Results/Description/Main Outcome Measures: The patient showed a marked biochemical response to Talquetamab, with serum kappa free light chains declining from >64,000 to 5,535 mg/L and M-spike from 1.37 to 0.05 g/dL. However, he developed new right shoulder swelling; biopsy of the deltoid mass confirmed 72% plasma cell infiltration, indicating extramedullary progression. Despite negative repeat cultures and normal serum viscosity, the patient's bilirubin rose and respiratory status worsened. CT imaging revealed diffuse alveolar infiltrates. Bone marrow biopsy and bronchoscopy were offered but declined. The discordance between serologic improvement and clinical deterioration led to recognition of disease progression and a transition to inpatient hospice.

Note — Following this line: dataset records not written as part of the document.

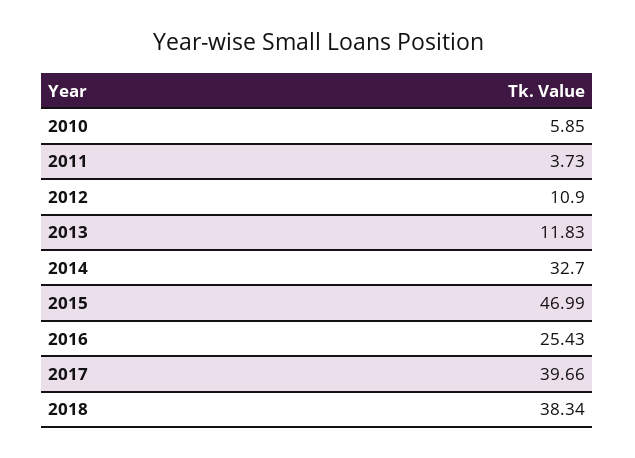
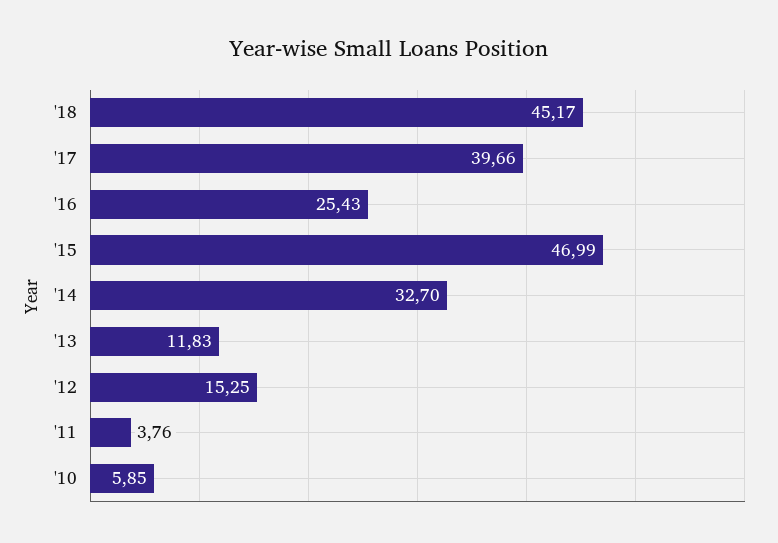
  {
    "2010": 5.85,
-   "2011": 3.73,
+   "2011": 3.76,
-   "2012": 10.9,
+   "2012": 15.25,
    "2013": 11.83,
    "2014": 32.7,
    "2015": 46.99,
    "2016": 25.43,
    "2017": 39.66,
-   "2018": 38.34
+   "2018": 45.17
  }

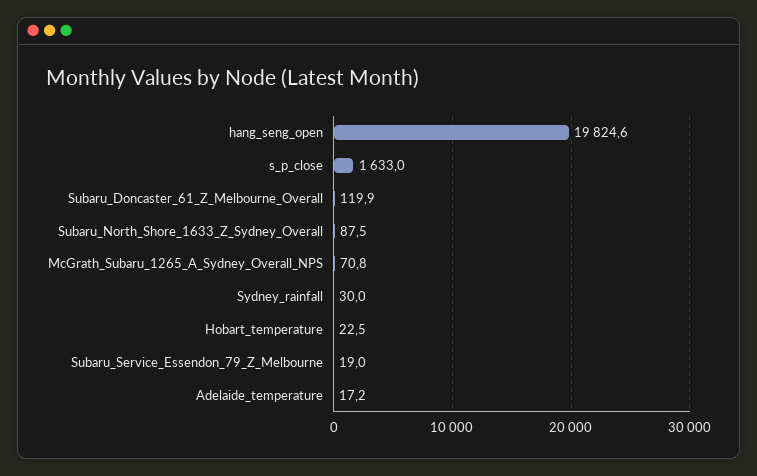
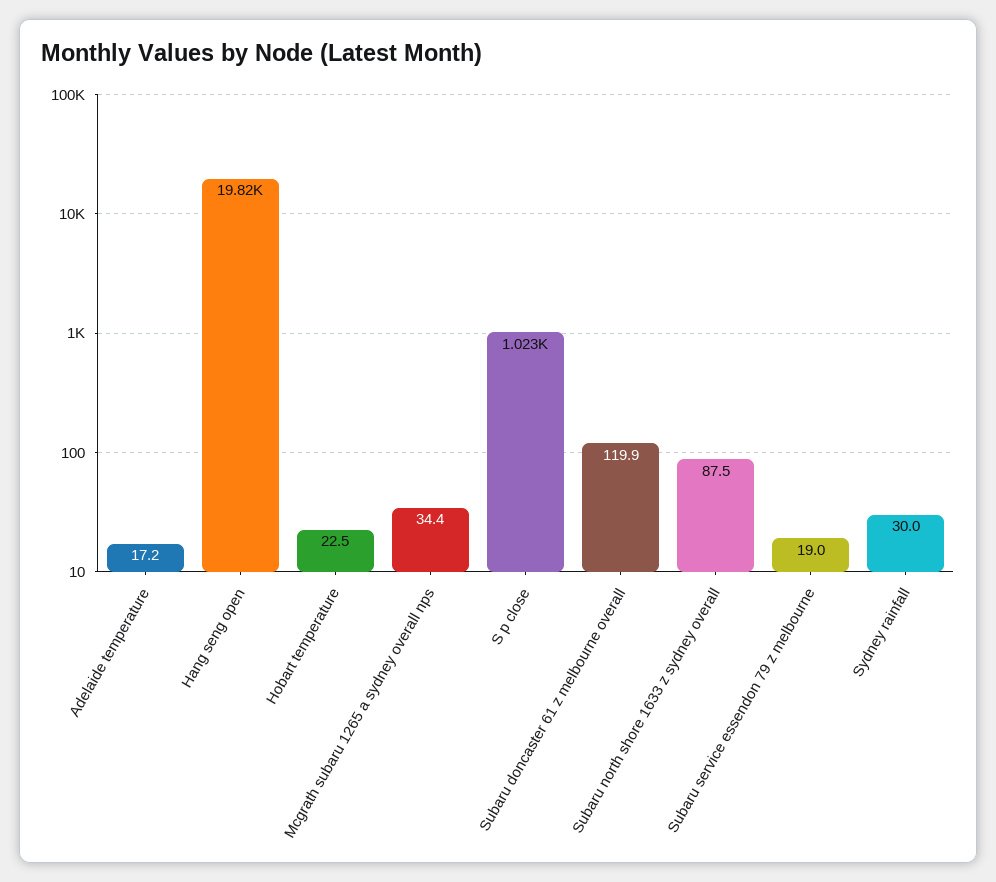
  {
    "hang_seng_open": 19824.6,
-   "s_p_close": 1633,
+   "s_p_close": 1023,
    "Subaru_Doncaster_61_Z_Melbourne_Overall": 119.9,
    "Subaru_North_Shore_1633_Z_Sydney_Overall": 87.5,
-   "McGrath_Subaru_1265_A_Sydney_Overall_NPS": 70.8,
+   "McGrath_Subaru_1265_A_Sydney_Overall_NPS": 34.4,
    "Sydney_rainfall": 30,
    "Hobart_temperature": 22.5,
    "Subaru_Service_Essendon_79_Z_Melbourne": 19,
    "Adelaide_temperature": 17.2
  }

Conclusions: This case highlights that biochemical response to bispecific therapy may not reflect true disease status in relapsed/refractory multiple myeloma. Extramedullary progression can occur even as markers improve, emphasizing the importance of tissue confirmation when clinical status worsens. The experience underscores the need for vigilance in interpreting responses to novel therapies and illustrates the critical role of timely palliative care integration.